- Battle of Santa Clara: Part of United States occupation of Nicaragua, Banana Wars Santa Clara Battle of Santa Clara (1927) (Nicaragua)
| Date | 27 July 1927 |
| Location | near Santa Clara, Nicaragua |
| Result | American-Nicaraguan victory |

Belligerents
- United States Nicaragua: Sandinistas

Commanders and leaders
- Maj. Oliver Floyd: Porfirio Sanchez

Strength
- 75 marines 150 national guard 2 aircraft: 120– 150 guerrillas 2 machine guns

Casualties and losses
- None: 60 killed (from both the skirmish and the airstrike.) 1 captured (later released) 12 mules killed 8 mules captured

= Battle of Santa Clara (1927) =

The Battle of Santa Clara took place on 27 July 1927, during the American occupation of Nicaragua of 1926-1933. After being ambushed by Sandinista forces at the Battle of San Fernando, Major Oliver Floyd's expedition of American Marines and Nicaraguan Provisional Guardsmen continued its advance into enemy-held territory in northern Nicaragua.

On the 27 July two American airplanes spotted forty Sandinistas waiting in ambush. The aircraft received fire from an enemy machine gun and a dive bombing raid ensued, with three bombs being dropped on the Nicaraguan rebels. The American aviators reported seeing six Sandinistas "dead or seriously wounded."

Major Floyd's Marine and Provisional Guard expedition eventually reached the area one mile southeast of Santa Clara, where they were attacked by a force of between 60 and 120 (possibly up to 150) Sandinista insurgents who were armed with two machine guns. One of the machine guns was confirmed to be a Lewis gun and the other one was suspected of being one as well.

The battle raged from 2:30 to 4:00, with the Sandinistas being eventually driven back.

The American and Nicaraguan government forces didn't suffer any casualties, while five dead rebels were found on the battlefield. However, Augusto César Sandino would later admit to losing up to 60 men killed and wounded during the action (although this number may include the casualties from the air raid prior to the battle). Sandino had a tendency to greatly exaggerate numbers related to the battles during his rebellion, so this number of 60 is probably inaccurate. One young Sandinista, who was pretending to be dead, was captured, but later released.

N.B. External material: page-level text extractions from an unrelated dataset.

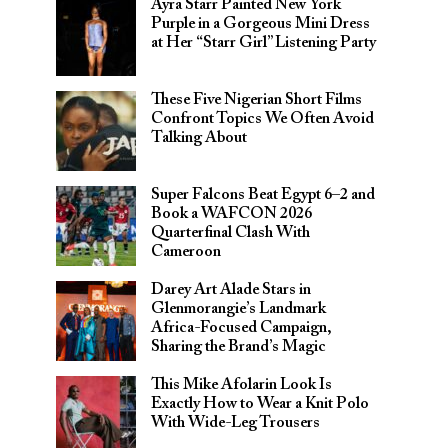
Ayra Starr Painted New York
Purple in a Gorgeous Mini Dress
at Her “Starr Girl” Listening Party
These Five Nigerian Short Films
Confront Topics We Often Avoid
Talking About
Super Falcons Beat Egypt 6–2 and
Book a WAFCON 2026
Quarterfinal Clash With
Cameroon
Darey Art Alade Stars in
Glenmorangie’s Landmark
Africa-Focused Campaign,
Sharing the Brand’s Magic
This Mike Afolarin Look Is
Exactly How to Wear a Knit Polo
With Wide-Leg Trousers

In addition to human losses, twelve of Sandino's animals were killed and eight were captured.

The clash at Santa Clara, along with the previous battles at Ocotal and San Fernando (both of which also took place in July 1927) convinced Sandino to alter his tactics. According to author Neill Macaulay, "he would attack only when the odds were heavily in his favor-when he clearly had the advantages of surprise, cover, and superior firepower. Never again would he foolishly 'stand his ground,' nor would he try to redeem an attack that had hopelessly bogged down. Major Floyd might wage a 'blood and thunder campaign,' but Sandino would adopt the hit-and-run tactics of guerrilla warfare." After the Battle of Santa Clara, the Sandinistas fell back to "the jungles around El Chipote mountain," which was "ideal country for guerrilla warfare."